The electric hoist have wire rope hoist and chain hoist, and has a fast and slow speed. The slow type is often used for lifting alloy liquid pouring or starting molds and sand boxes. The lifting mechanism of the wire rope type electric hoist is driven by a motor to drive the wire rope reel to complete the lifting action.
The electric hoist is mounted on an I-beam track with a certain span and height to form an electric monorail crane. The type and span of the I-beam vary depending on the lifting weight of the electric hoist.

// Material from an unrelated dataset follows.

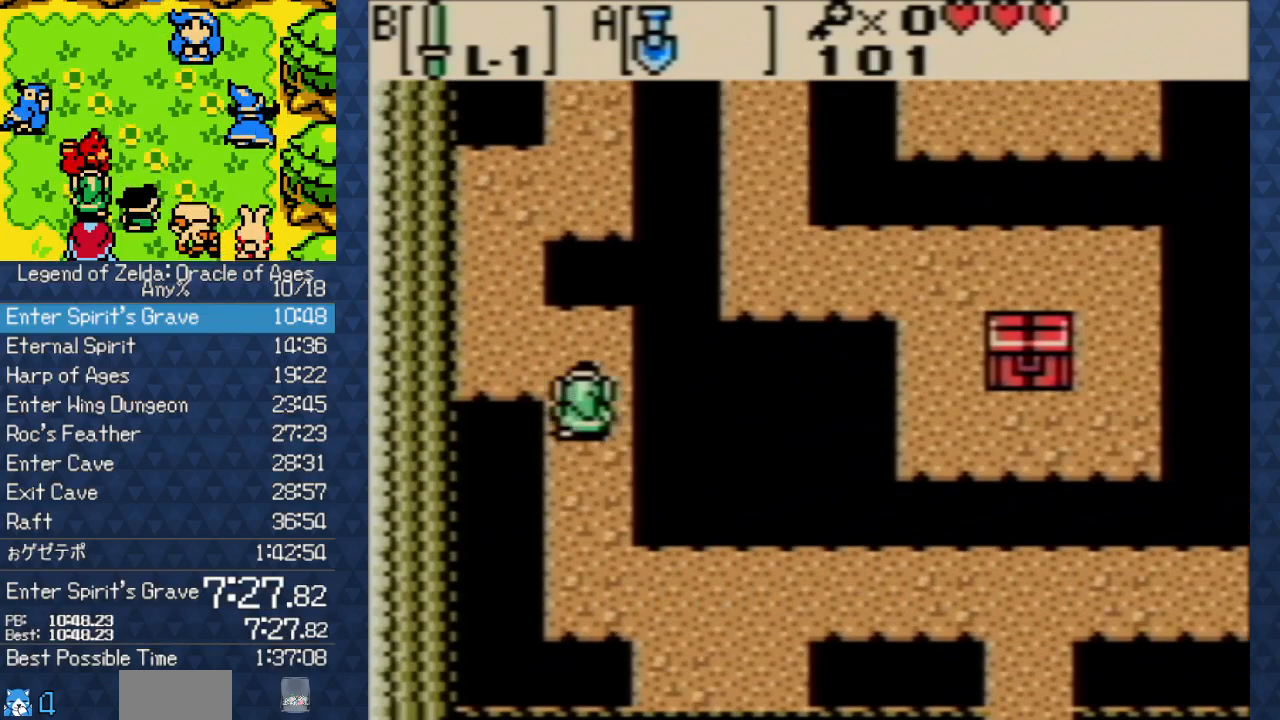
{"buttons": ["DPAD_UP"], "events": [[83, "DPAD_LEFT", "down"], [417, "DPAD_LEFT", "up"]]}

The electric hoist is composed of an electromagnetic brake, a lifting motor, a hook, a reel, a steel light rope, and a gear shifting mechanism. Electric monorail cranes also have rails, rollers and horizontal travel motors. The motor usually uses a three-phase cone rotor motor with a cone brake or a side magnetic motor to provide the driving force for the hoist to lift or move horizontally. The switch box with the lifting and walking buttons is hung on the lower part of the suspension cable for ground control. The motor mounted at one end of the reel is connected to the reduction gear mounted on the other end of the reel by a flexible coupling. A tapered brake is mounted on the fan shaft at the end of the electric hoist. After the motor is energized, the rotor is subjected to the magnetic force on the shaft to overcome the pressure of the spring, causing it to move to the left. The cone brake fixed on the rotor shaft is disengaged from the rear end cover of the motor, and the rotor is under the action of the spring, together with the shaft. The upper cone brake moves to the right and is in close contact with the rear end cover of the motor, and the generated friction torque stops the motor.